The world is on the brink of an energy crisis that could rival the infamous 1970s oil crisis, but is it really as dire as it seems? The recent month-long closure of the Strait of Hormuz, a crucial waterway for global energy supply, has sparked concerns that we might be heading for a repeat of the 1970s oil crisis. However, the situation is more complex than a simple comparison might suggest.
The 1970s oil crisis was a result of a deliberate policy decision by Arab oil producers to embargo countries supporting Israel during the Yom Kippur War, coupled with a coordinated cut in oil production. This led to a near quadrupling of oil prices within months, causing fuel rationing, global economic turmoil, and recessions in the US and UK. The crisis had a profound impact on the social fabric of many countries, with widespread strikes, unrest, and rising poverty.
In contrast, the current crisis is primarily due to the US-Israeli war on Iran, which has disrupted the flow of oil, gas, and other essentials from the Gulf states, accounting for about a fifth of the world's oil. However, Lars Jensen, a shipping expert, points out that much of the oil that left the Gulf over a month ago is still arriving at refineries worldwide, and the flow will soon stop. This means the oil shortages we're seeing now will only worsen, even if the Strait of Hormuz reopens tomorrow.

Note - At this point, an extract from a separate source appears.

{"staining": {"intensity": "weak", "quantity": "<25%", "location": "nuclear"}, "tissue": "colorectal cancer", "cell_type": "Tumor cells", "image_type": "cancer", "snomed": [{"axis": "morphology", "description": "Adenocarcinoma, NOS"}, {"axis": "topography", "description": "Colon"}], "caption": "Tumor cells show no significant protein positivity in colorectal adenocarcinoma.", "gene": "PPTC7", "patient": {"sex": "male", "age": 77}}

Economist Dr. Carol Nakhle argues that the oil market is more diverse today than in the 1970s, and the overall amount of oil being used has dropped significantly. She believes that while current prices are high, today's crisis is not as severe as the 1970s shock. The market is more resilient, diversified, less oil-intensive, and better equipped with buffers and emergency response mechanisms.
Dr. Tiarnán Heaney agrees that there are some differences today that work in our favor, including a better understanding of our economies and more countries holding oil reserves. The best-case scenario, he says, is to end the conflict as quickly as possible and restore some semblance of stability.
However, Alicia Garcia Herrero, chief economist for Asia Pacific at Natixis CIB, warns that the current crisis could end up being a bigger shock if the situation does not improve soon. The crisis affects 20% of the world's supplies, dwarfing the 1970s shock, and it's not just an oil crisis; it's also a crisis of gas supply and other refined products. The fallout could include sharper price spikes, broader inflation pain, and deeper recession risks, especially in import-heavy Asia.
In conclusion, while the current crisis is undoubtedly disruptive, it may not be as severe as the 1970s oil crisis. The world has learned from past mistakes, and the market is more resilient. However, the potential for a significant impact on global economies cannot be ignored, and the need for a swift resolution to the conflict in Iran is paramount.